Continue the career profile of Sean Casten, picking up after its last sentence.

- EXCERPTED PASSAGE
==================================================
Sean Casten founded and led two clean energy companies, Turbosteam Corporation and Recycled Energy Develompent from 2000 to 2016 that shared a common mission to profitably reduce greenhouse gas emissions. Recycled Energy Development LLC (RED) developed, owned and operated of energy assets inside in industrial facilities that recovered otherwise-wasted energy and converted into heat and power in fulfillment of its mission to profitably reduce greenhouse gas emissions. Turbosteam Corporation was a designer and packager of custom-engineered steam turbine power plants that recovered the energy in existing pressure differentials in steam distribution systems to generate fuel-free (or nearly free) electricity. Before getting the entrepreneurial bug, Sean worked in Arthur D. Little's energy practice, where he specialized in emerging fuel and power generation technologies, and was a researcher at the Tufts School of Medicine, working in a lab that did basic research related to breast and colon cancer.
==================================================
- INPUT DATA
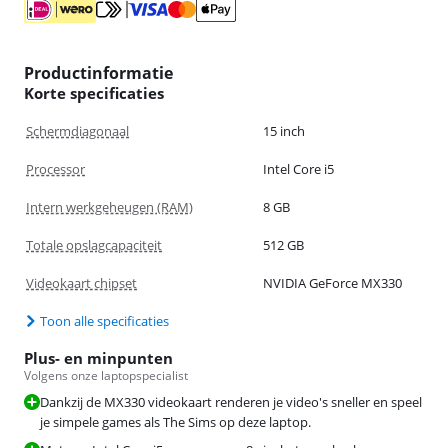
Productinformatie
Korte specificaties
Schermdiagonaal
15 inch
Processor
Intel Core i5
Intern werkgeheugen (RAM)
8 GB
Totale opslagcapaciteit
512 GB
Videokaart chipset
NVIDIA GeForce MX330
Toon alle specificaties
Plus- en minpunten
Volgens onze laptopspecialist
Dankzij de MX330 videokaart renderen je video's sneller en speel
je simpele games als The Sims op deze laptop.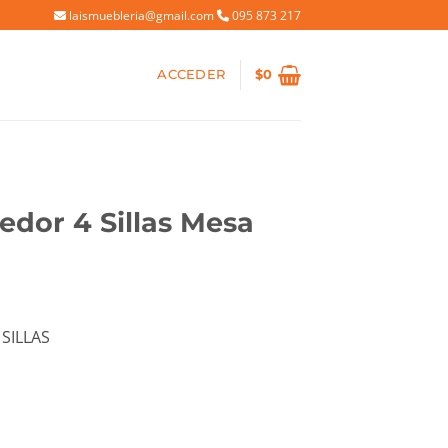
laismuebleria@gmail.com
095 873 217
ACCEDER
$
0
dor 4 Sillas Mesa
io
SILLAS
al
90.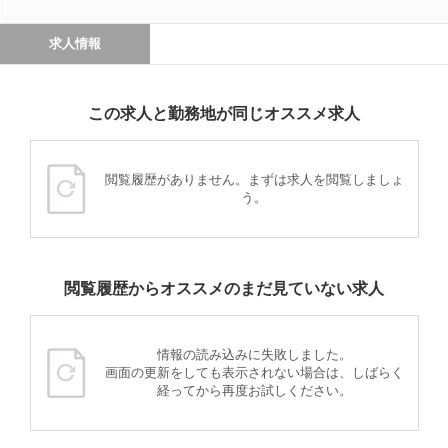
求人情報
この求人と勤務地が同じオススメ求人
閲覧履歴がありません。まずは求人を閲覧しましょ
う。
閲覧履歴からオススメのまだ見ていない求人
情報の読み込みに失敗しました。
画面の更新をしても表示されない場合は、しばらく
経ってから再度お試しください。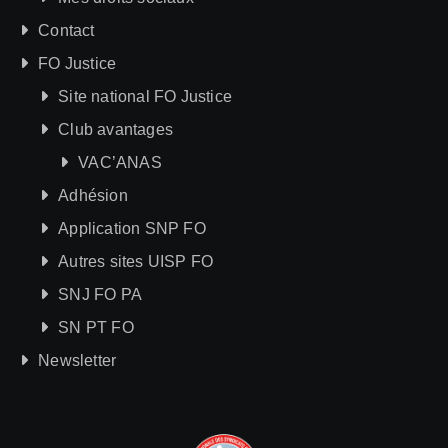
Contact
FO Justice
Site national FO Justice
Club avantages
VAC’ANAS
Adhésion
Application SNP FO
Autres sites UISP FO
SNJ FO PA
SN PT FO
Newsletter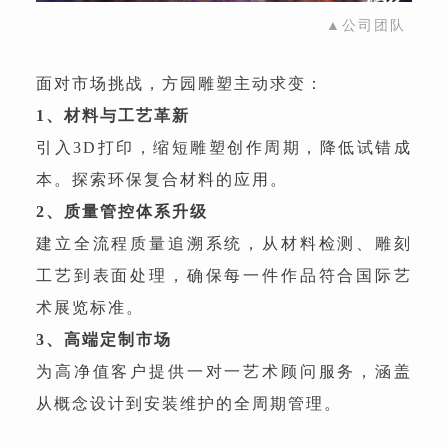
▲公司团队
面对市场挑战，方园雕塑主动求变：
1、材料与工艺革新
引入3D打印，缩短雕塑创作周期，降低试错成
本。探索环保复合材料的应用。
2、质量管控体系升级
建立全流程质量追溯系统，从材料检测、雕刻
工艺到表面处理，确保每一件作品符合国际艺
术展览标准。
3、高端定制市场
为高净值客户提供一对一艺术顾问服务，涵盖
从概念设计到安装维护的全周期管理。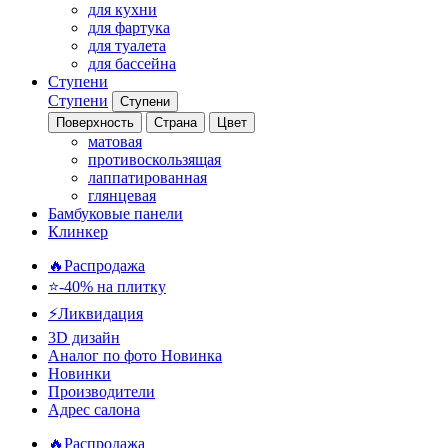
для кухни
для фартука
для туалета
для бассейна
Ступени
Ступени
Ступени
Поверхность
Страна
Цвет
матовая
противоскользящая
лаппатированная
глянцевая
Бамбуковые панели
Клинкер
🔥Распродажа
⭐-40% на плитку
⚡️Ликвидация
3D дизайн
Аналог по фото
Новинка
Новинки
Производители
Адрес салона
🔥Распродажа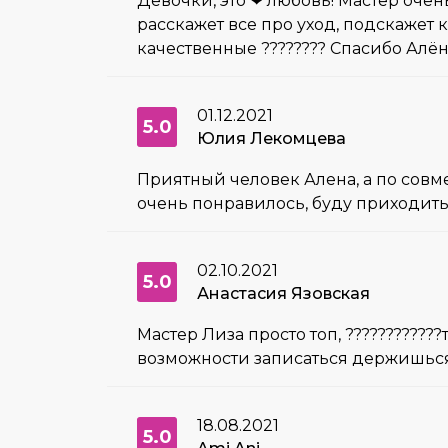
Девочки, это ❤ любовь! Мастер очен
расскажет все про уход, подскажет 
качественные ???????? Спасибо Алёна
01.12.2021
5.0
Юлия Лекомцева
Приятный человек Алена, а по совме
очень понравилось, буду приходить
02.10.2021
5.0
Анастасия Язовская
Мастер Лиза просто топ, ???????????
возможности записаться держишься
18.08.2021
5.0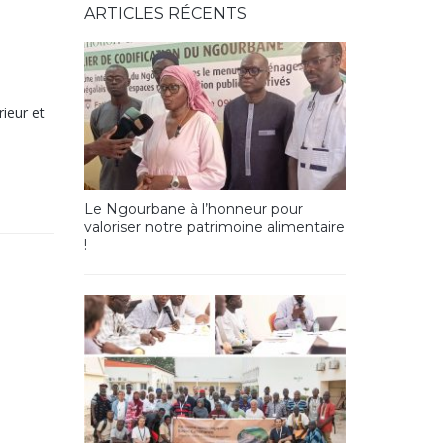
ARTICLES RÉCENTS
rieur et
Le Ngourbane à l’honneur pour
valoriser notre patrimoine alimentaire
!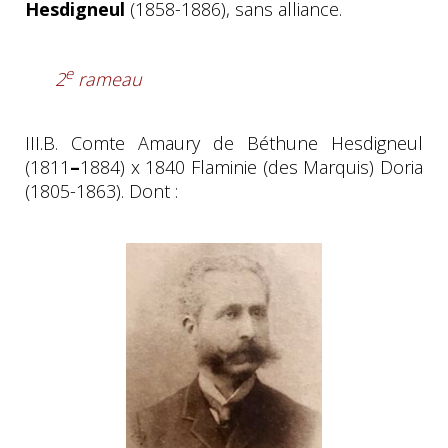
Hesdigneul
(1858-1886), sans alliance.
e
2
rameau
III.B. Comte Amaury de Béthune Hesdigneul
(1811
–
1884) x 1840 Flaminie (des Marquis) Doria
(1805-1863). Dont :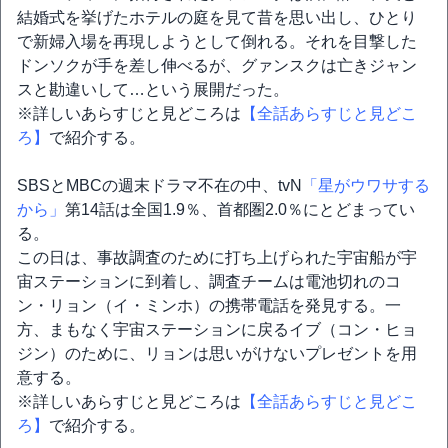
結婚式を挙げたホテルの庭を見て昔を思い出し、ひとり
で新婦入場を再現しようとして倒れる。それを目撃した
ドンソクが手を差し伸べるが、グァンスクは亡きジャン
スと勘違いして…という展開だった。
※詳しいあらすじと見どころは
【全話あらすじと見どこ
ろ】
で紹介する。
SBSとMBCの週末ドラマ不在の中、tvN
「星がウワサする
から」
第14話は全国1.9％、首都圏2.0％にとどまってい
る。
この日は、事故調査のために打ち上げられた宇宙船が宇
宙ステーションに到着し、調査チームは電池切れのコ
ン・リョン（イ・ミンホ）の携帯電話を発見する。一
方、まもなく宇宙ステーションに戻るイブ（コン・ヒョ
ジン）のために、リョンは思いがけないプレゼントを用
意する。
※詳しいあらすじと見どころは
【全話あらすじと見どこ
ろ】
で紹介する。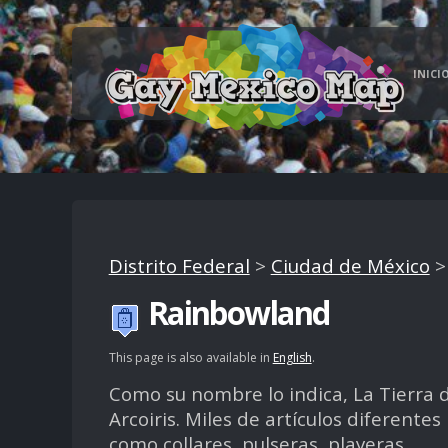
INICI
Distrito Federal
>
Ciudad de México
Rainbowland
This page is also available in
English
.
Como su nombre lo indica, La Tierra 
Arcoiris. Miles de artículos diferentes
como collares, pulseras, playeras,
==================================================
- OUTPUT BELOW
In 2005, he was recognized by the US Combined Heat and Power Association as a "CHP Champion" in recognition of leadership towards greater national use of clean, efficient, and reliable combined heat and power. In 2009, he was recognized as an Emerging Leader by the Chicago Council for Global Affairs.
He was the 2007 Chairman of the United States Combined Heat and Power Association and the founding (2005) Chairman of the Northeast Combined Heat and Power Initiative. He is a contributing blogger at the environmental site Grist.org.
Sean holds a BA from Middlebury College and an MS and MEM from Thayer School.